# BRIEF
Can you return the lines of the listing below word for word, starting with the line that contains "a brown cutting" and going on through the line that contains "[170, 0, 440, 140]", with both of those lines included?

# DATA LINES
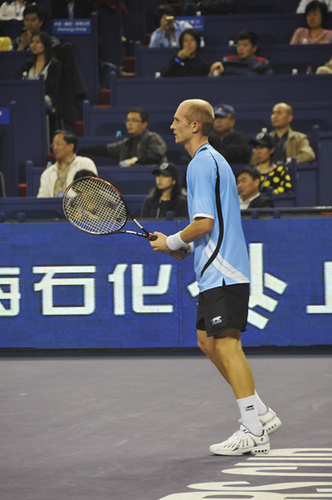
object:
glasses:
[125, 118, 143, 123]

--

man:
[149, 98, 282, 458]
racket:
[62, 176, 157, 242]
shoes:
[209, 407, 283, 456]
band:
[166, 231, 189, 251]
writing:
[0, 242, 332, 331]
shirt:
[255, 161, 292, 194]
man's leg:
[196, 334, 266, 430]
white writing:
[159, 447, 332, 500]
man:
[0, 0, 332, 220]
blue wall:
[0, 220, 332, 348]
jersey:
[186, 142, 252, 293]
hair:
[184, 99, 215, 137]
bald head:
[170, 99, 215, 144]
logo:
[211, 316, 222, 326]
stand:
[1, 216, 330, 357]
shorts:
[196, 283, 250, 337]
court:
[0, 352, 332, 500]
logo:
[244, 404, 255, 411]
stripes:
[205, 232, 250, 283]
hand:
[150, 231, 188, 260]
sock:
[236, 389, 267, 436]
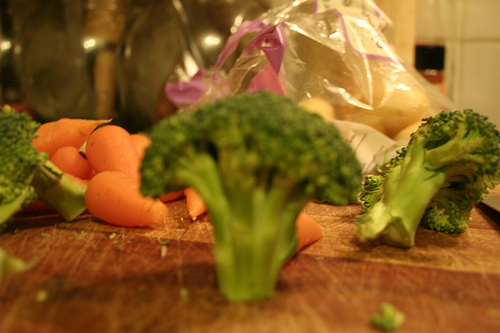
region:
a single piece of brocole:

...

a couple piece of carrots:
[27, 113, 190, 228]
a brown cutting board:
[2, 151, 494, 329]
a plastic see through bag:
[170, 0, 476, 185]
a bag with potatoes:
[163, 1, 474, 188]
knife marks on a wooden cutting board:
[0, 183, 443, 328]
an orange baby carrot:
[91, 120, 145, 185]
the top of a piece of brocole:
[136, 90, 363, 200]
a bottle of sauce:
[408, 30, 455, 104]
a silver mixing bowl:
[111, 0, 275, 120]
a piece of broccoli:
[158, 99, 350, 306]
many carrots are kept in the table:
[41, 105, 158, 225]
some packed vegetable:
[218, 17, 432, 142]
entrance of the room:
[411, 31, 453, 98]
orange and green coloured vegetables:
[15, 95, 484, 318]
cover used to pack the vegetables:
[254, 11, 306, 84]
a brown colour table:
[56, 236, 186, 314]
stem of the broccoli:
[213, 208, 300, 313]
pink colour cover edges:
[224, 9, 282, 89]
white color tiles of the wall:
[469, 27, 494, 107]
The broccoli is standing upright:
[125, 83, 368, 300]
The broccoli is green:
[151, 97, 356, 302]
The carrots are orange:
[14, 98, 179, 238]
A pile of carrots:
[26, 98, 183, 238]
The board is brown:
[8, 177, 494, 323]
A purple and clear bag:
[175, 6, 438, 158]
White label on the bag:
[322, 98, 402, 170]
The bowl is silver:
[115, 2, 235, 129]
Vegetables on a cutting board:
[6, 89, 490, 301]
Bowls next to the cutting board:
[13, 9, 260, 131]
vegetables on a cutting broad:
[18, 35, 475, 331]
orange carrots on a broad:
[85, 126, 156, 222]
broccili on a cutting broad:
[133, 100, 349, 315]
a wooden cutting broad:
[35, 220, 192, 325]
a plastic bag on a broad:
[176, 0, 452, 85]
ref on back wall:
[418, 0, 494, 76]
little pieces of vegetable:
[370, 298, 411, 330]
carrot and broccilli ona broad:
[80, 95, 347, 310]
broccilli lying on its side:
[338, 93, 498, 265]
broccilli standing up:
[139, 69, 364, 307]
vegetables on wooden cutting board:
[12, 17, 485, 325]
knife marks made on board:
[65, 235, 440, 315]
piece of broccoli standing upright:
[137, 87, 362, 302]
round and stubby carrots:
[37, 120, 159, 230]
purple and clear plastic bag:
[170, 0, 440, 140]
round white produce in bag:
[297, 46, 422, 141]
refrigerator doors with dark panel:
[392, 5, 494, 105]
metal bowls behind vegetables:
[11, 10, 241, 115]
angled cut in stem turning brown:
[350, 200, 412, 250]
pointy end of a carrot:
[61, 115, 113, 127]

# RIGHT ANSWER
a brown cutting board:
[2, 151, 494, 329]
a plastic see through bag:
[170, 0, 476, 185]
a bag with potatoes:
[163, 1, 474, 188]
knife marks on a wooden cutting board:
[0, 183, 443, 328]
an orange baby carrot:
[91, 120, 145, 185]
the top of a piece of brocole:
[136, 90, 363, 200]
a bottle of sauce:
[408, 30, 455, 104]
a silver mixing bowl:
[111, 0, 275, 120]
a piece of broccoli:
[158, 99, 350, 306]
many carrots are kept in the table:
[41, 105, 158, 225]
some packed vegetable:
[218, 17, 432, 142]
entrance of the room:
[411, 31, 453, 98]
orange and green coloured vegetables:
[15, 95, 484, 318]
cover used to pack the vegetables:
[254, 11, 306, 84]
a brown colour table:
[56, 236, 186, 314]
stem of the broccoli:
[213, 208, 300, 313]
pink colour cover edges:
[224, 9, 282, 89]
white color tiles of the wall:
[469, 27, 494, 107]
The broccoli is standing upright:
[125, 83, 368, 300]
The broccoli is green:
[151, 97, 356, 302]
The carrots are orange:
[14, 98, 179, 238]
A pile of carrots:
[26, 98, 183, 238]
The board is brown:
[8, 177, 494, 323]
A purple and clear bag:
[175, 6, 438, 158]
White label on the bag:
[322, 98, 402, 170]
The bowl is silver:
[115, 2, 235, 129]
Vegetables on a cutting board:
[6, 89, 490, 301]
Bowls next to the cutting board:
[13, 9, 260, 131]
vegetables on a cutting broad:
[18, 35, 475, 331]
orange carrots on a broad:
[85, 126, 156, 222]
broccili on a cutting broad:
[133, 100, 349, 315]
a wooden cutting broad:
[35, 220, 192, 325]
a plastic bag on a broad:
[176, 0, 452, 85]
ref on back wall:
[418, 0, 494, 76]
little pieces of vegetable:
[370, 298, 411, 330]
carrot and broccilli ona broad:
[80, 95, 347, 310]
broccilli lying on its side:
[338, 93, 498, 265]
broccilli standing up:
[139, 69, 364, 307]
vegetables on wooden cutting board:
[12, 17, 485, 325]
knife marks made on board:
[65, 235, 440, 315]
piece of broccoli standing upright:
[137, 87, 362, 302]
round and stubby carrots:
[37, 120, 159, 230]
purple and clear plastic bag:
[170, 0, 440, 140]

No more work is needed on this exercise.